The only hope is if they see it happening that way for other people. That's called the witness of Christian family. (In reality, it takes more than tacit witness. The witness needs to be wedded to words of testimony of encountering Christ and an explicit call to likewise follow Him in conversion.)
I can remember as a late teen meeting the family of a Lutheran pastor I knew. My friend and I knew his son, and one day we had lunch with them after church on Sunday. I wanted to stay there all day and suck in their life. It was so wonderful. Two parents, kids, a dining room table, a meal together, everyone talked and joked. The poor pastor had to actually hand me a map with driving directions back home as a hint to get me to leave. I didn't even know, really, what I was hungry for, but I saw that these folks had it.

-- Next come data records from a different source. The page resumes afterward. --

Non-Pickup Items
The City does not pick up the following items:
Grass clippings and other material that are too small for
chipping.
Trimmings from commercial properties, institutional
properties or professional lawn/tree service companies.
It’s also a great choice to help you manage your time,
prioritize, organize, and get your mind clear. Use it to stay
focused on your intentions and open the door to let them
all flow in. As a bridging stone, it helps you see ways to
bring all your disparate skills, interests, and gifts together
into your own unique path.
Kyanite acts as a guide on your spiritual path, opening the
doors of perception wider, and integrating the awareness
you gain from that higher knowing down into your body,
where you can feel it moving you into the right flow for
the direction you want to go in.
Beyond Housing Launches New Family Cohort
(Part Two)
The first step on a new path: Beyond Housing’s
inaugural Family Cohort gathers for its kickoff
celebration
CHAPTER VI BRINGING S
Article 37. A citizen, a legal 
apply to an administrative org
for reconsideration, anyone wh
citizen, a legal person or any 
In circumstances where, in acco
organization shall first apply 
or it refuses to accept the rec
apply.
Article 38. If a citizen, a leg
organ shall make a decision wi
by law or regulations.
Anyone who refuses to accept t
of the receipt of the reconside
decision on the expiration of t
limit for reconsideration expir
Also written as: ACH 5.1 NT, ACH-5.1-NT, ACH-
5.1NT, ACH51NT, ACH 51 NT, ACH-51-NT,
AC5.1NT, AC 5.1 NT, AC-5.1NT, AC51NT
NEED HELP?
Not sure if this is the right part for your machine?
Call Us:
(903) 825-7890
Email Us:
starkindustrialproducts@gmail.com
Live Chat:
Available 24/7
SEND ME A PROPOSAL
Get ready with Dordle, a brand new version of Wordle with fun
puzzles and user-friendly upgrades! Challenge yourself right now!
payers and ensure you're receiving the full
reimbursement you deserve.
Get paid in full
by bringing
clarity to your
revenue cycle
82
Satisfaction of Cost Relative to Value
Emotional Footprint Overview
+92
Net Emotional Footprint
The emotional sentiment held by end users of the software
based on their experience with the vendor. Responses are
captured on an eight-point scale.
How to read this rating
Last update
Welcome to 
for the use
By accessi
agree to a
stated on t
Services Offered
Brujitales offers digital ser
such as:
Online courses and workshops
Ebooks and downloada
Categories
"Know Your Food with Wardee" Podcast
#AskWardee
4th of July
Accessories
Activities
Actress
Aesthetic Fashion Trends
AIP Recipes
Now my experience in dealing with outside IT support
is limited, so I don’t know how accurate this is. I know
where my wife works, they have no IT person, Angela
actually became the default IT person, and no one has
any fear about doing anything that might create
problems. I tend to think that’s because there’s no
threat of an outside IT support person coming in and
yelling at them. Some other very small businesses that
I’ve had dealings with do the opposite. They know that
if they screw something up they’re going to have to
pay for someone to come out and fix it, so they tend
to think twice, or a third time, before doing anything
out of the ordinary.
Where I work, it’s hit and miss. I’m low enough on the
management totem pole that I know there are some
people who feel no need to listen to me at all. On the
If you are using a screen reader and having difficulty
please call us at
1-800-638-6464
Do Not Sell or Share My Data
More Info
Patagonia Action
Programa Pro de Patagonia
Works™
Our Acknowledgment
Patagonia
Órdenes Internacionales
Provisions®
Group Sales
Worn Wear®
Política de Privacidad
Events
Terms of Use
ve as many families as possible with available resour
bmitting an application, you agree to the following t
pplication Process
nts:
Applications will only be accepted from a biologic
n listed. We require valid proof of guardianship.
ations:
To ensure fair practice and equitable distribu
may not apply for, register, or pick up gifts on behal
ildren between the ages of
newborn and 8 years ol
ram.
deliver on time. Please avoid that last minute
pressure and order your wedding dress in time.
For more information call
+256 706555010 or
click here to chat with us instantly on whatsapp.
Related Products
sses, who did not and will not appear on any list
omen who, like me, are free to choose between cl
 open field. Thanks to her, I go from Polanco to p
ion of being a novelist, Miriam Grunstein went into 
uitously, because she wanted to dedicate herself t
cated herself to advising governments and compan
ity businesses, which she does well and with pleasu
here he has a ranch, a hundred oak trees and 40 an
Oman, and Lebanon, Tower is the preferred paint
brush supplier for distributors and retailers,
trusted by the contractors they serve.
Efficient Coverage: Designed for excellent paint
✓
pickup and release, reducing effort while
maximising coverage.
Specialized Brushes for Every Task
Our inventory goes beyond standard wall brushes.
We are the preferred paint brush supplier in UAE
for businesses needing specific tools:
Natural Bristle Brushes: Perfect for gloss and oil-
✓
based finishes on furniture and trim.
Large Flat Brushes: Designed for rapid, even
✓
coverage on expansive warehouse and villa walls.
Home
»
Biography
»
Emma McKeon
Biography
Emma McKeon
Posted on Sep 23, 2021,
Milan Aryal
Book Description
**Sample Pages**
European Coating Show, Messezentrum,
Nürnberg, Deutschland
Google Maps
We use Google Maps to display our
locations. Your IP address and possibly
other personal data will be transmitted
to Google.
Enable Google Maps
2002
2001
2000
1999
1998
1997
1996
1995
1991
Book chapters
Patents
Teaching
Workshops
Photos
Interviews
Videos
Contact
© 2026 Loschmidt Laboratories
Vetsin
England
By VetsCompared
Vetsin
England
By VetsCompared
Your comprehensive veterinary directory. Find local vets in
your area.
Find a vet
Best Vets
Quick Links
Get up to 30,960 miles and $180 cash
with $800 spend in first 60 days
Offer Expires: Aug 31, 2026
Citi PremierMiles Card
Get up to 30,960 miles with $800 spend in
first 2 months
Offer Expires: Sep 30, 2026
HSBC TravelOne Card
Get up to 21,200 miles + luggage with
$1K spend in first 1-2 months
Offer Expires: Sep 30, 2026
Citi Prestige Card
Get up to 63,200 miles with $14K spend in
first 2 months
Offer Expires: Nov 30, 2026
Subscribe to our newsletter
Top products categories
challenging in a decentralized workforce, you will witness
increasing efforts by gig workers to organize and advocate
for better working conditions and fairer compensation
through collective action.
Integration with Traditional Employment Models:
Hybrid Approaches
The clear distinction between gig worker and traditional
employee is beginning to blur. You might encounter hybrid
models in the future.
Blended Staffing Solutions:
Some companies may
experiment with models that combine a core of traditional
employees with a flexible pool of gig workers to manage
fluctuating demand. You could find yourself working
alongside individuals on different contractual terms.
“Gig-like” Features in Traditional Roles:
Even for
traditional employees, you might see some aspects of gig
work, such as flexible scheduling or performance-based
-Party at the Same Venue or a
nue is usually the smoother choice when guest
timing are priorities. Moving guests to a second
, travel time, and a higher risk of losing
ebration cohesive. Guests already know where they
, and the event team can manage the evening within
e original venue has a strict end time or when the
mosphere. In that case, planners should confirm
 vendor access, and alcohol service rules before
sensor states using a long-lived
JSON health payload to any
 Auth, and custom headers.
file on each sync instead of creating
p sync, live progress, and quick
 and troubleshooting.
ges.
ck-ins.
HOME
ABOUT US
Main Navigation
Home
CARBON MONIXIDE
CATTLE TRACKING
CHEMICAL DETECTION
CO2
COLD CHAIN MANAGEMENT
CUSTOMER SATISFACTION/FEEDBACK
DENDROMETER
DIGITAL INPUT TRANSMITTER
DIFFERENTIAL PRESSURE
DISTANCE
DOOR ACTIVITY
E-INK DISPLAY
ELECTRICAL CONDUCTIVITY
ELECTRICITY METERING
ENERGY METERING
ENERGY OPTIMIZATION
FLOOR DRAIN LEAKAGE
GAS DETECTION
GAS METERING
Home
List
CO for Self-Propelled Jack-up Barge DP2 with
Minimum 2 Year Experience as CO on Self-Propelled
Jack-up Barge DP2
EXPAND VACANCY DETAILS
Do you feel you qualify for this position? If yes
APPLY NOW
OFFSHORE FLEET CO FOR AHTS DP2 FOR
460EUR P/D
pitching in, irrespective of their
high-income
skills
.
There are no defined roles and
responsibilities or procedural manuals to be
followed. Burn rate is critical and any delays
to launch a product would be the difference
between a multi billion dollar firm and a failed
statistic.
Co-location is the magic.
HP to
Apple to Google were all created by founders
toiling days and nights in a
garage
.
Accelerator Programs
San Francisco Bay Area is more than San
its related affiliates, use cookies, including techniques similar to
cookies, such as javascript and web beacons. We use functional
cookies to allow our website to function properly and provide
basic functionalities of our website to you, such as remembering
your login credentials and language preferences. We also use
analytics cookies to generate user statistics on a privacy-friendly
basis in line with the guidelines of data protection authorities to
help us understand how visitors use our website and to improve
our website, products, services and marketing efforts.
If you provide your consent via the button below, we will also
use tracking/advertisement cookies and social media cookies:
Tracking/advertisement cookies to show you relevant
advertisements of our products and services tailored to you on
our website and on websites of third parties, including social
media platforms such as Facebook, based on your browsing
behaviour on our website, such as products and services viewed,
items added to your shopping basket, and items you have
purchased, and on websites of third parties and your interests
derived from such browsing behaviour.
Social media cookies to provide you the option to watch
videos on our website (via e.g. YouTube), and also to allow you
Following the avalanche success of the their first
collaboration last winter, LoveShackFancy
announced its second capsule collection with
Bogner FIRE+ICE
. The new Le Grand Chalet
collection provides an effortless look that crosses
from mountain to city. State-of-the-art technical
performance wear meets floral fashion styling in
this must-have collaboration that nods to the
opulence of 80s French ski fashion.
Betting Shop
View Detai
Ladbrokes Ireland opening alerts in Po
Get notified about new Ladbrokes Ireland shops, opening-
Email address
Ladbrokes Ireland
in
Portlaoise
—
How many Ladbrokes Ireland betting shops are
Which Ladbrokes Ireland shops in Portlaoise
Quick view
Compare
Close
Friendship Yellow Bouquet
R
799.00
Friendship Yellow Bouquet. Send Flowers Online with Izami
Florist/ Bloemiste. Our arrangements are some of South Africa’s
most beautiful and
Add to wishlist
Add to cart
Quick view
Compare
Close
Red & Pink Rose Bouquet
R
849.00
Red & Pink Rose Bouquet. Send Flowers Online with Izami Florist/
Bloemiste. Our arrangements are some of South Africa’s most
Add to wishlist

From my childhood into my adult years, I misunderstood marriage as not a means for partnering with a man to give life to the vulnerable among us, but as finally finding someone who loved me. As a kid I met a friend of my grandmother's who told me she had been married at age 15. I thought that was perfect. I also wanted to have 12 kids. Then, surely, I would finally be loved. Oh, I didn't think about it explicitly that way, but I realize now that's what it meant to me. The older I got (more and more frantic that I was "old" and single), the Lord had to reveal to me that my desire for "marriage" was actually at cross purposes with my following Him. I was a very hard sell when it came to believing that His love was the love I needed. Somehow I thought that meant no human being would ever love me. I had no idea that I couldn't give love to anyone unless I let His love flood me first. You can only possess what you experience, and you can only give what you possess.
All human beings are essentially walking, gaping needs-for-love. But perhaps my generation (and younger) experiences this more starkly than the folks who were raised in a time and place when natural law values and basic decency and love were more common.
Now to address that chuckler: Yes, the woman the deacon spoke of is ignorant. But this sort of ignorance of heart should make us double over in pain and weep. On a broad scale, we no longer understand what it means to be human, in the image and likeness of God. Marriage is thought of now as a source of pleasure for people, in whatever way and for whatever duration they agree to. This ignorance is deeply rooted in the family experience of most young people. This was my ignorance, too, but I was able to abide in a moral straitjacket that kept me from debauchery, even though I didn't understand God's loving purpose in natural law restrictions. God was gracious and merciful to me, but I can tell you that straitjackets are not comfortable. As the ignorance of the culture becomes deeper, I doubt that many would endure them for long.
We who call ourselves Christians have a dire responsibility to live dripping with God's love. That means we need to seriously turn our hearts to God on a daily basis and expand our relationship with Him to the extent that His love and His way, His disciplines, fill our hearts and lives. Forget brownie points. God wants YOU. Then, we have a responsibility to live the nitty gritty of our relationships with the determined action to do good. That's what love is. Open your heart and put it into the way you serve your family, your friends, the people in your life. We also need to repent of how we have been selfish, self-centered, unwilling to work, unwilling to give ourselves to others, unwilling to follow disciplines of prayer and spiritual growth.
We are the signs of God's reality to our culture. Let us be wise, courageous, and clear about who we are.